/---

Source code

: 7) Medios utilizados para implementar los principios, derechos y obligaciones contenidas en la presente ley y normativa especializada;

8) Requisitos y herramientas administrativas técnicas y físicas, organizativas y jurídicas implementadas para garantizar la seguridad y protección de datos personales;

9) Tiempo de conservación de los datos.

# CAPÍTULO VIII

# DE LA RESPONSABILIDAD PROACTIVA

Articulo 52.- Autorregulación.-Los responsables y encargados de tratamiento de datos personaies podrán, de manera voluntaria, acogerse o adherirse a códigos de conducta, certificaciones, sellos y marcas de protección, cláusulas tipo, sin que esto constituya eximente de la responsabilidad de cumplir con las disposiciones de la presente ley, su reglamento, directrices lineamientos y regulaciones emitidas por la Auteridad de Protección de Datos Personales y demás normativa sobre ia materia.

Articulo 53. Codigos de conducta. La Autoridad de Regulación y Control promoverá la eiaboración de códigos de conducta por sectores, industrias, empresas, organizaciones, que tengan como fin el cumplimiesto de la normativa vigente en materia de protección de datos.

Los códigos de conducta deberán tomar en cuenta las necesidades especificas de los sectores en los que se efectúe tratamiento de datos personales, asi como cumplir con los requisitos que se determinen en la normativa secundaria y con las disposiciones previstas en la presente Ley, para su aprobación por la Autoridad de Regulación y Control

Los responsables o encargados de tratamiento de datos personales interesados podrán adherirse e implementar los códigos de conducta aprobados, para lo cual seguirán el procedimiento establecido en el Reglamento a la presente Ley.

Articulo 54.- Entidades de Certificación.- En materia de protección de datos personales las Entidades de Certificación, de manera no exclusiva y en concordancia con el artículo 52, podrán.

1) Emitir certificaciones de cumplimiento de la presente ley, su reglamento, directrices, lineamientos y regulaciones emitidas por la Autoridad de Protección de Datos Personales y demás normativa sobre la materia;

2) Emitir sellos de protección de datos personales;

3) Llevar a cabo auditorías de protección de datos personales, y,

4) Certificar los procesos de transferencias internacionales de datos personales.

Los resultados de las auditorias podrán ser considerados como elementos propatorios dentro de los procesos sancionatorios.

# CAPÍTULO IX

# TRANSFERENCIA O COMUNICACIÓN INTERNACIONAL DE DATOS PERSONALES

\---
/---

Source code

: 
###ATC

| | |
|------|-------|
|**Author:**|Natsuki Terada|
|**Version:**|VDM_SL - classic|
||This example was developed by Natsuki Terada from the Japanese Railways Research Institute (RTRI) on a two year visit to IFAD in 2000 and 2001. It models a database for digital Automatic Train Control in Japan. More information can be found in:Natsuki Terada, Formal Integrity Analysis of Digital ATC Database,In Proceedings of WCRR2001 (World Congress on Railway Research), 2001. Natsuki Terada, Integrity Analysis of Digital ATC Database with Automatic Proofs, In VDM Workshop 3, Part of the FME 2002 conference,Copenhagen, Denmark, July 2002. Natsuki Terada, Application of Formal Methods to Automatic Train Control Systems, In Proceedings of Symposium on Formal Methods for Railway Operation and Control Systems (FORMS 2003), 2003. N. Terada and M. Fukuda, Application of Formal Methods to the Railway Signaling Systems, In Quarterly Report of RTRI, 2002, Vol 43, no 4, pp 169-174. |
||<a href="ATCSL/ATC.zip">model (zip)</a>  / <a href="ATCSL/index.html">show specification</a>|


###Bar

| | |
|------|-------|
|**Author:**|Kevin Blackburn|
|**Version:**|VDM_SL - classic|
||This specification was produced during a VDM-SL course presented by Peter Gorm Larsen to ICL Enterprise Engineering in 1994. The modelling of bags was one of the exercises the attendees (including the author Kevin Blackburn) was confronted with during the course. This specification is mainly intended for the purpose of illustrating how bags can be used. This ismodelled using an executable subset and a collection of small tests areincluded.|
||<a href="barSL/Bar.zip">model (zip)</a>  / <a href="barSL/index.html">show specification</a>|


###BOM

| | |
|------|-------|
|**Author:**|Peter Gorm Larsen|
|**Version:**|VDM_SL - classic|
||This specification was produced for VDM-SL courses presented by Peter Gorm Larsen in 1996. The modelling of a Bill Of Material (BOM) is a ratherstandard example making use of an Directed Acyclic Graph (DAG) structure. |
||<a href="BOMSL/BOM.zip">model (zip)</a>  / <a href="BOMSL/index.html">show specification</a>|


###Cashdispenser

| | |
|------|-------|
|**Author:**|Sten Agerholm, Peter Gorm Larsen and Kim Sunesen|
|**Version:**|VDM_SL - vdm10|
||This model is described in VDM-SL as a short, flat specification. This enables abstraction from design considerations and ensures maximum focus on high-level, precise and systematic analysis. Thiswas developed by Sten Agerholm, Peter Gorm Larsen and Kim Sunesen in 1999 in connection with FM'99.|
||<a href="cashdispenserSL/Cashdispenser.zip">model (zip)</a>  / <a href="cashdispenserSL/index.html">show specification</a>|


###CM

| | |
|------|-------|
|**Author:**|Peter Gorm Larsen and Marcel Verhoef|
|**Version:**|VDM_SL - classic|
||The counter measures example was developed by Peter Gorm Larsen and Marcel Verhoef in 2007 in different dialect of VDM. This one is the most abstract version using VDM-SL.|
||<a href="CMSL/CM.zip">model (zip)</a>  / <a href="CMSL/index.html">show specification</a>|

\---
/---

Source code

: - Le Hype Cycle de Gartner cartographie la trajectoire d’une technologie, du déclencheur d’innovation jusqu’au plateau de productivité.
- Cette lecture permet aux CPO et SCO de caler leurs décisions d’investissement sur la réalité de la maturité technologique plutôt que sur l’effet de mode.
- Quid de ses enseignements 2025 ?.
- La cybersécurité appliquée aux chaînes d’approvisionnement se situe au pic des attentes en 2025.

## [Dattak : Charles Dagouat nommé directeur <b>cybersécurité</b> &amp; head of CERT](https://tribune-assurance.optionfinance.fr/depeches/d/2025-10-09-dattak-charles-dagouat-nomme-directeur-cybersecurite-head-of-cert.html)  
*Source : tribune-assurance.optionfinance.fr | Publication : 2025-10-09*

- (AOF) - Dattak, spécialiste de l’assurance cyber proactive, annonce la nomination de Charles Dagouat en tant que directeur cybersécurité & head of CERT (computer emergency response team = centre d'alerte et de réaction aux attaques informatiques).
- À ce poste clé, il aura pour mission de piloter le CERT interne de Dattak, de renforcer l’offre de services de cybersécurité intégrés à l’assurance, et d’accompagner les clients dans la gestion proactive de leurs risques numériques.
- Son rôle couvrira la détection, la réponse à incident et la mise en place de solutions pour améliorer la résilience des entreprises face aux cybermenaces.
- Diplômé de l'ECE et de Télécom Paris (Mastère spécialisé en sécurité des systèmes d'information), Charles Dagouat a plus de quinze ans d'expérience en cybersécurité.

\---

# WRITTEN TASK
Return only the part of the records above that opens with the line containing "# CAPÍTULO IX" and closes with the line containing "# TRANSFERENCIA O", ends included.

# COMPLETED TASK
# CAPÍTULO IX

# TRANSFERENCIA O COMUNICACIÓN INTERNACIONAL DE DATOS PERSONALES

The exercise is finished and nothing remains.